Set tops, PCs, TVs and hi-fi may all speak Wireless USB, but their data types also need to be recognisable, as do their metadata and XML tagging systems. As long as the consumer electronics companies continue to stick firmly to a broad standards roadmap, then this is all possible in the short term.

We can then build out an EPG that is not just a phone EPG, but a "nearby device" EPG. Each data component would be like an open broadcast web service to the handset and it would display what's on your Pay TV system, your PC, your friend's phone, on a content web site you have subscribed to, on the DVR and on your gaming systems, and MP3 players, both portable and fixed.

Such an EPG could also have hidden elements. So for instance if you decide to show your personalised hand held EPG on the TV screen, you can hold back the adult content, private pictures or anything that you don't want to have public.

The real problem here is DRM, except that it's not a problem. This entire idea only becomes politically acceptable when one company is at the heart of most of these services. So a quadruple play can offer entitlement messages delivered to any secure device, and use either a home DVR or a PC as an entitlement issuer. Entitlement messages are the encrypted keys that are sent alongside content, that will unlock it as long as your device has a key that can unlock the entitlement message.

A centralised license server for all devices types can be put together easily and no clever interoperability tricks are required between different alien DRMs.

But it's not just DRM that presents a problem here, but presentation graphics and interaction. At present there are no standards for sending interactivity messages as feedback. You might use html, but there are many other schemes currently being offered. So watching your TV and responding, perhaps voting, with your handset as if it is the remote control, with the return path through your fixed broadband link, needs to result in the same outcome as when you use mobile web to respond, or a Wi-Fi link to the fixed line or used SMS to vote.

In fact, it's better if the device decides on the route for the interaction, leaving the consumer to decide on the voting process. Of course there are thousands of scenarios to work out.
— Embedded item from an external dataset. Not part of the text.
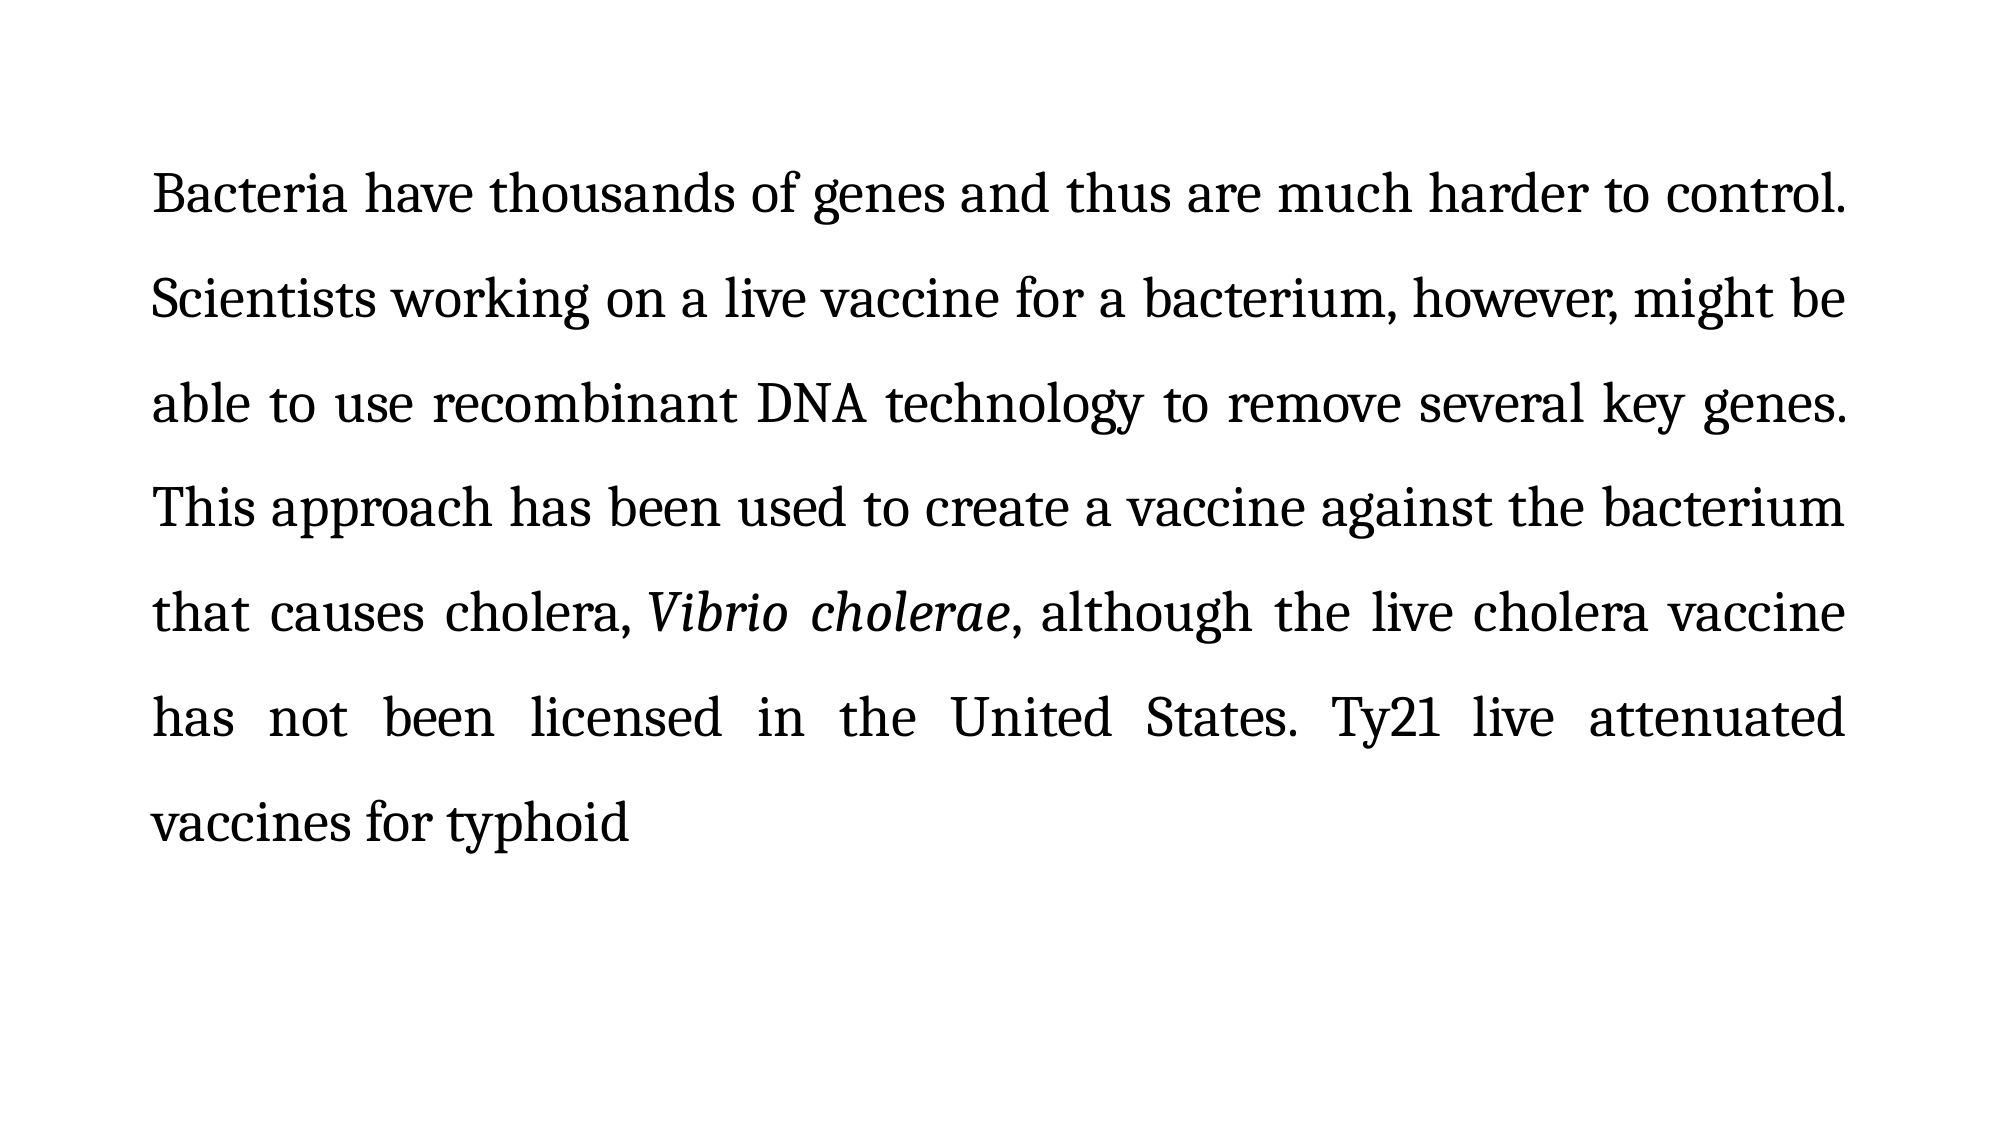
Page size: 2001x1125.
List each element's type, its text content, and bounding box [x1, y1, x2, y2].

list Bacteria have thousands of genes and thus are much harder to control. Scientists working on a live vaccine for a bacterium, however, might be able to use recombinant DNA technology to remove several key genes. This approach has been used to create a vaccine against the bacterium that causes cholera, Vibrio cholerae, although the live cholera vaccine has not been licensed in the United States. Ty21 live attenuated vaccines for typhoid [137, 111, 1863, 1014]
At work you don't want to display your favorite TV shows instead of your business slides using a phone and a projector. At home there needs to be a pecking order in who gets to change the TV channel or push the record button on the DVR, and that needs to be built into systems.

There needs to be defaults that say that when the handset is going to run out of storage, it doesn't try to record a film on the handset, but defaults to the home DVR.

Another service this all gives operators is audience measurement. Nielsen is the master of audience measurement, and it spends millions maintaining a monopoly in simply telling advertisers and TV channels what people are watching, but an always on handset, that acts as the controller for turning these devices on and off, and changing channel could do that automatically, for the price of some software that records and interprets control button pushes.

These thoughts always seem most obvious when visiting exhibitions with stands full of remote control devices. How anyone can consider adding more, but they do. One for each TV, each DVD player, each DVR, each music player, each VHS player.

Of course, this cannot happen in a way that makes it a detriment to the cellular operator and it has to come as a differentiator for the cellular services. After all there has to be a reason for subsidy for the handset, at least for a while longer, and that comes from a motive by the cellular operator of offering something that retains customer loyalty in the basic handset functions, even if that means continued expensive mobile voice. Our best guess is that the handset will begin to emerge as the heart of all entertainment in the 2010 to 2012 time frame.